O protocolo LERAP avalia a deriva sob condições controladas de vento, pressão e altura da barra. A performance do AX-1 foi tão superior que os sensores da WUR tiveram dificuldade em quantificar o volume derivado. Na prática, o bocal gera gotas classificadas como Ultra Grossas (diâmetro médio superior a 600 micrômetros), com uma engenharia de fluxo interno que assegura a uniformidade do jato e a cobertura do alvo.

Comparado a bocais de baixa deriva convencionais (com pré-orifício ou indução de ar), o AX-1 reduz em até 80% a fração de gotas finas (<150 micrômetros), as mais suscetíveis ao transporte pelo vento. O benefício é direto: em uma aplicação de fungicida na soja, onde perdas por deriva podem atingir 30%, a tecnologia reduz o desperdício para menos de 1% do volume aplicado.

Um questionamento técnico comum é se a redução extrema da deriva compromete a penetração em dosséis densos. Os testes da WUR confirmaram que a energia cinética das gotas do AX-1 garante deposição uniforme em alvos horizontais e verticais, quebrando o paradigma de que controle de deriva significa perda de cobertura. A tecnologia entrega segurança e eficácia simultaneamente.

Impacto operacional e financeiro para a agricultura brasileira

No Brasil, janelas de vento favorável (abaixo de 10 km/h) podem durar apenas 4 a 6 horas diárias. O Kilter AX-1 permite pulverizações seguras com ventos de até 15 km/h, segundo indicam os dados da WUR, o que pode efetivamente duplicar a janela operacional diária, otimizando o uso de máquinas e mão de obra.

O impacto na pulverização aérea, embora indireto, é relevante. Ao permitir aplicações terrestres mais seguras em zonas-tampão (próximas a áreas de restrição), o AX-1 ajuda a mitigar a pressão regulatória sobre a aviação agrícola, que responde por uma parcela crítica das aplicações em grandes culturas, mas enfrenta escrutínio constante por conta do risco de deriva.

O benefício econômico é mensurável. Maior eficiência de deposição significa mais produto no alvo. Em lavouras de algodão, com custos de defensivos que podem superar R$ 2.000/ha, reduzir uma perda por deriva de 10% (cenário conservador) para menos de 1% representa uma economia de quase R$ 200/ha. Em 500 hectares, o valor economizado pode chegar a R$ 100 mil por safra.

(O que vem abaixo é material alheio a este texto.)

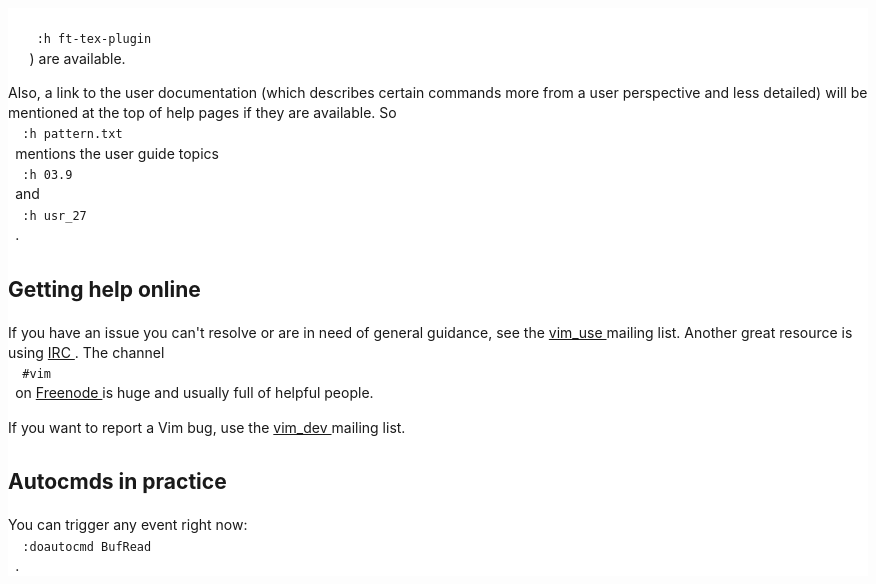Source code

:    <code>
    :h ft-tex-plugin
   </code>
   ) are available.
  </p>
 </li>
</ol>
<p>
 Also, a link to the user documentation (which describes certain commands more
from a user perspective and less detailed) will be mentioned at the top of help
pages if they are available. So
 <code>
  :h pattern.txt
 </code>
 mentions the user guide topics
 <code>
  :h 03.9
 </code>
 and
 <code>
  :h usr_27
 </code>
 .
</p>
<h2>
 Getting help online
</h2>
<p>
 If you have an issue you can't resolve or are in need of general guidance, see
the
 <a href="https://groups.google.com/forum/#!forum/vim_use">
  vim_use
 </a>
 mailing list.
Another great resource is using
 <a href="https://de.wikipedia.org/wiki/Internet_Relay_Chat">
  IRC
 </a>
 . The channel
 <code>
  #vim
 </code>
 on
 <a href="https://freenode.net">
  Freenode
 </a>
 is huge and usually full of helpful people.
</p>
<p>
 If you want to report a Vim bug, use the
 <a href="https://groups.google.com/forum/#!forum/vim_dev">
  vim_dev
 </a>
 mailing list.
</p>
<h2>
 Autocmds in practice
</h2>
<p>
 You can trigger any event right now:
 <code>
  :doautocmd BufRead
 </code>
 .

O futuro da pulverização: de diferencial a requisito competitivo

O Kilter AX-1 sinaliza uma nova era para equipamentos de precisão. Espera-se que concorrentes lancem tecnologias com performance similar nos próximos 12 meses, tornando as certificações LERAP e ISO um padrão de mercado. O produtor que não se adequar arrisca perder competitividade, especialmente em safras de margens apertadas.

No Brasil, a Embrapa e outros institutos de pesquisa já iniciaram contatos para validar o AX-1 em condições tropicais (T>35°C, UR<40%), cenários que desafiam a tecnologia de aplicação. Resultados positivos podem posicionar o bocal como referência em programas de Boas Práticas Agrícolas e certificações de sustentabilidade, como o RTRS (Round Table on Responsible Soy).

A mensagem é clara: a tecnologia de redução de deriva evoluiu de um opcional para um requisito de eficiência e sustentabilidade. Ignorar esse avanço significa arriscar o acesso a mercados, crédito e, fundamentalmente, a rentabilidade da operação agrícola.